• [Problem details]
Find the lines below holding the word "disney" and copy each of them.

'''

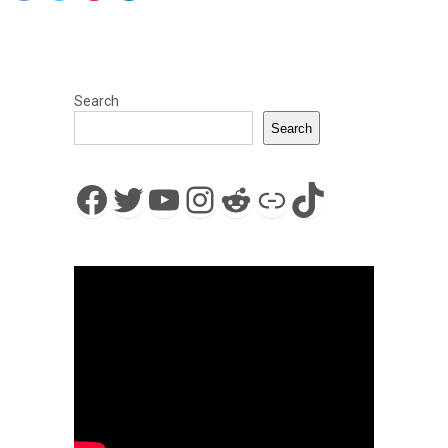
Search
Search
Facebook
Twitter
YouTube
Instagram
Reddit
Link
TikTok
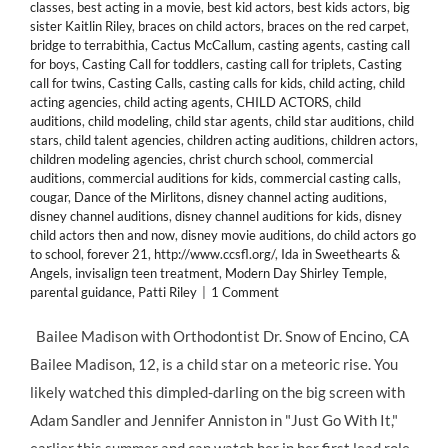
classes
,
best acting in a movie
,
best kid actors
,
best kids actors
,
big
sister Kaitlin Riley
,
braces on child actors
,
braces on the red carpet
,
bridge to terrabithia
,
Cactus McCallum
,
casting agents
,
casting call
for boys
,
Casting Call for toddlers
,
casting call for triplets
,
Casting
call for twins
,
Casting Calls
,
casting calls for kids
,
child acting
,
child
acting agencies
,
child acting agents
,
CHILD ACTORS
,
child
auditions
,
child modeling
,
child star agents
,
child star auditions
,
child
stars
,
child talent agencies
,
children acting auditions
,
children actors
,
children modeling agencies
,
christ church school
,
commercial
auditions
,
commercial auditions for kids
,
commercial casting calls
,
cougar
,
Dance of the Mirlitons
,
disney channel acting auditions
,
disney channel auditions
,
disney channel auditions for kids
,
disney
child actors then and now
,
disney movie auditions
,
do child actors go
to school
,
forever 21
,
http://www.ccsfl.org/
,
Ida in Sweethearts &
Angels
,
invisalign teen treatment
,
Modern Day Shirley Temple
,
parental guidance
,
Patti Riley
|
1 Comment
Bailee Madison with Orthodontist Dr. Snow of Encino, CA
Bailee Madison, 12, is a child star on a meteoric rise. You
likely watched this dimpled-darling on the big screen with
Adam Sandler and Jennifer Anniston in "Just Go With It,"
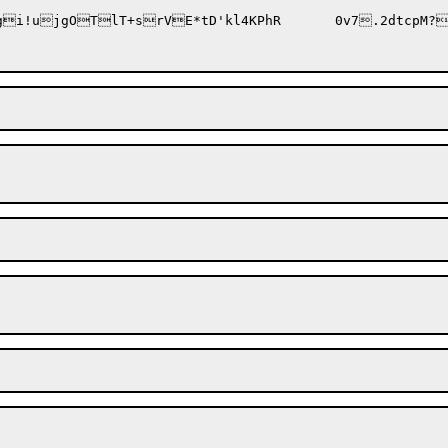
o9uR(/w2YQ<fU8*/#AJlI41gu|3W?9gi!ujgOTlT+s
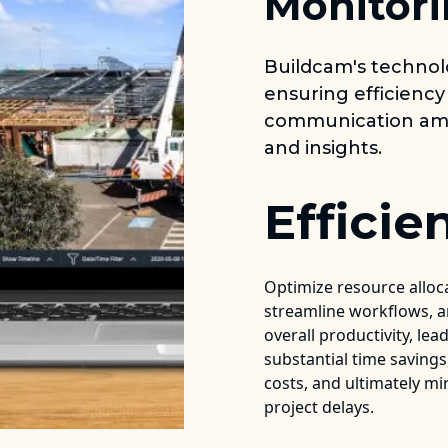
Monitori
Buildcam's techno
ensuring efficiency
communication amo
and insights.
Efficie
Optimize resource alloc
streamline workflows, 
overall productivity, lea
substantial time saving
costs, and ultimately mi
project delays.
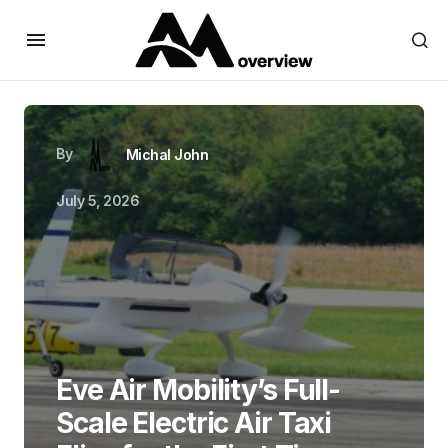
By
Michal John
July 5, 2026
Eve Air Mobility’s Full-
Scale Electric Air Taxi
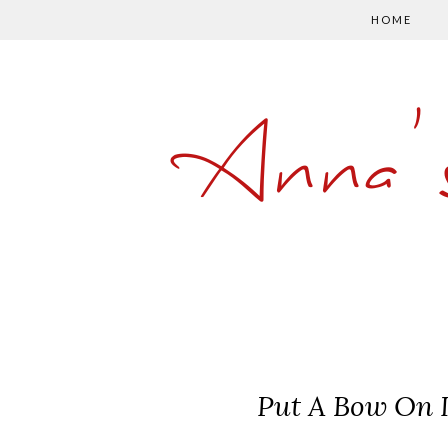
HOME
Anna'
Put A Bow On I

'''

• [Written response]
disney channel acting auditions
disney channel auditions
disney channel auditions for kids
disney
disney movie auditions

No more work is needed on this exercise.